Motion for New Trial
Generally, a motion for new trial must be filed within thirty days after conviction. In federal court, a motion for new trial must be filed within seven days after conviction. The rules provide an exception for motions based on newly discovered evidence. The motion is filed in the trial court. This is the first stage in the appeal process. Although a defendant is not required to file a motion for new trial in order to appeal his or her conviction to the Court of Appeals or the Georgia Supreme Court, this procedure has inherent advantages. First, by filing a motion in the trial court, we have the opportunity to convince the trial judge that a new trial is warranted. This means that we will have an additional person considering the case in the review process and, of course, a favorable ruling here eliminates the need to appeal to a higher court. Second, the motion allows the court to conduct an evidentiary hearing. In the event that evidence will need to be presented in order to establish any of our appeal issues, this will be the only opportunity to produce such evidence (as evidence may not be presented in the higher courts). Thus, if we have issues concerning the ineffective assistance of trial counsel, newly discovered evidence, juror misconduct, or any other issue that would require us to present evidence, a motion for new trial must be filed.
If the motion for new trial is denied, a notice of appeal must be filed within thirty days after the denial of the motion. Murder cases are reviewed only by the Georgia Supreme Court, while all other criminal cases are reviewed first by the Georgia Court of Appeals. After the notice of appeal is filed, we will file an appellate brief which outlines all of our issues for appeal. If our request for oral argument is granted, we will also have the opportunity to have a hearing before the appellate court. If the appeal is denied by the Georgia Court of Appeals, we will have the opportunity to petition the Georgia Supreme Court for review. Following the Supreme Court review, we are entitled to file a habeas corpus petition in both state and federal court. If either appellate court reverses the conviction, the case will generally be sent back to the trial court for a new trial. In some instances, double jeopardy will prevent the State from re-trying the case.
All appeals in federal court are heard by the Circuit Court of Appeals. The Eleventh Circuit Court of Appeals handles all appeals from federal courts in Georgia, Alabama and Florida. The notice of appeal must be filed within ten days after the defendant is sentenced. This distinction is important since most defendants in federal court are not sentenced until months after their conviction. If the appeal is denied by the Circuit Court of Appeals, we will have the opportunity to petition the United States Supreme Court for review. Following the Supreme Court review, we are entitled to file a habeas corpus petition pursuant to 28 U.S.C. § 2255. If either appellate court reverses the conviction, the case will generally be sent back to the trial court for a new trial. In some instances, double jeopardy will prevent the Government from re-trying the case.
Habeas Corpus Petitions
In addition to the right to an appeal, any person who is convicted of a crime, whether by a plea of guilty or after a trial, has the right to challenge that conviction by petitioning for a “Writ of Habeas Corpus.” This procedure is generally designed to address any issues that were not raised in the person’s appeal. This procedure is also the only appeal method by which a conviction arising from a guilty plea may be challenged. Generally, a person must file the petition for a writ of habeas corpus within one year in the case of a misdemeanor, and within four years in the case of a felony, from the date that the conviction became final by the conclusion of direct appeal or the expiration of time for seeking such an appeal. The petition must be filed in the county in which the person is detained.

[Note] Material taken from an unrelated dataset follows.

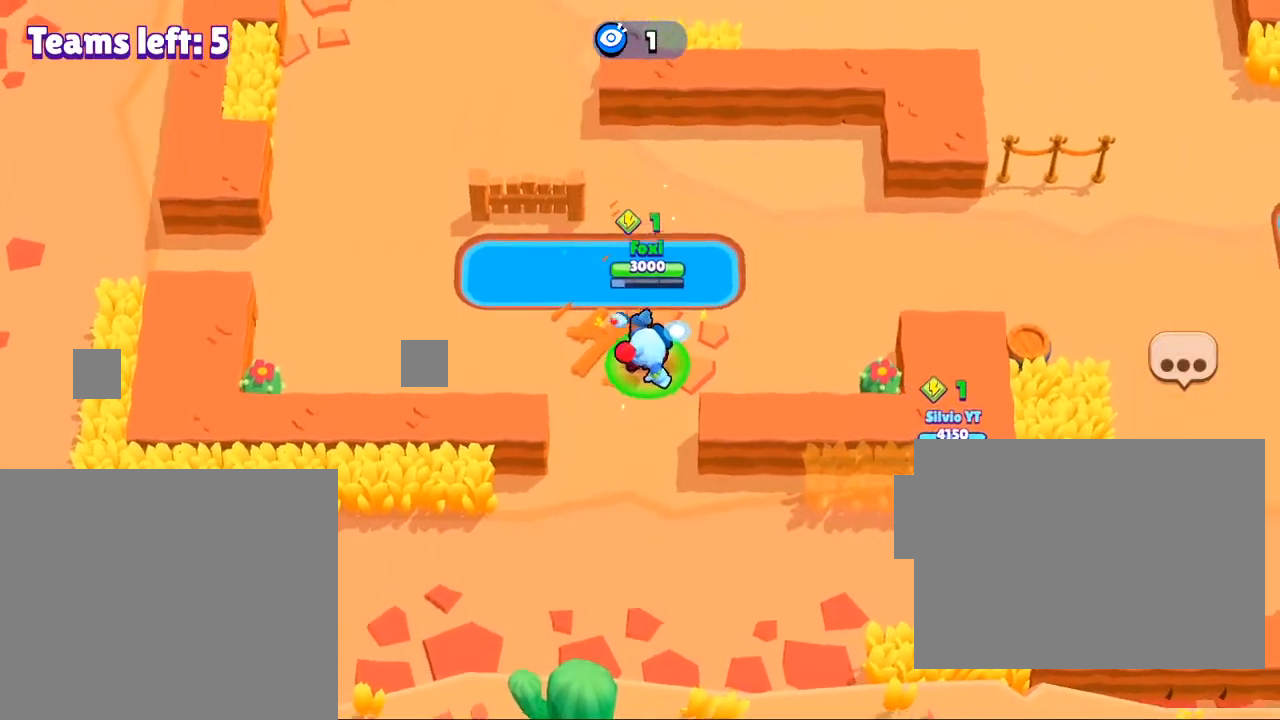
{"buttons": [], "left_stick": "up", "right_stick": "center", "events": []}
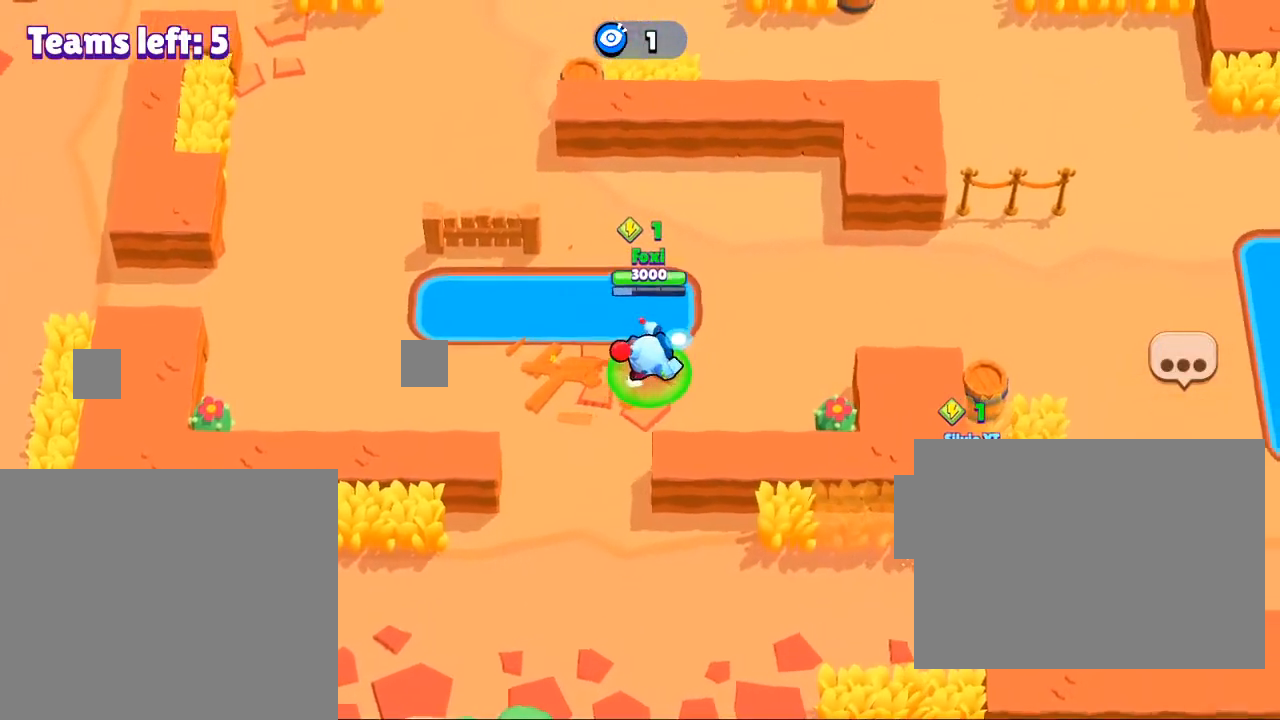
{"buttons": [], "left_stick": "up", "right_stick": "center", "events": []}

A habeas corpus proceeding is not regarded as a criminal action. It is a civil action in which the person detained is the plaintiff. The burden of proof is therefore on us to establish our claim by a preponderance of the evidence. A habeas corpus action is not to be thought of as a substitute for an appeal. The procedure is generally reserved for cases in which fundamental errors have been made. The habeas corpus procedure is intended to apply to cases where (1) the trial court did not have jurisdiction to try the offense; (2) the sentence was not authorized; (3) the defendant was deprived of the effective assistance of counsel; (4) the defendant’s guilty plea was not intelligently and voluntarily entered; (5) the defendant was convicted of violating a statute that has been found to be unconstitutional; (6) there is a substantive defect in the indictment on which the defendant was tried such that it failed to allege conduct which constituted a crime; and (7) where the defendant was denied a fundamental constitutional right.
In federal court, the rules regarding habeas corpus petitions are governed by 28 U.S.C. § 2254 and § 2255. § 2254 governs federal habeas petitions filed by defendants who have been sentenced by a state court. § 2255 governs petitions filed by defendants sentenced in federal court. In either case, the habeas petition must be filed no later than one year after the defendant’s conviction became final by the conclusion of direct appeal or the expiration of time for seeking such an appeal.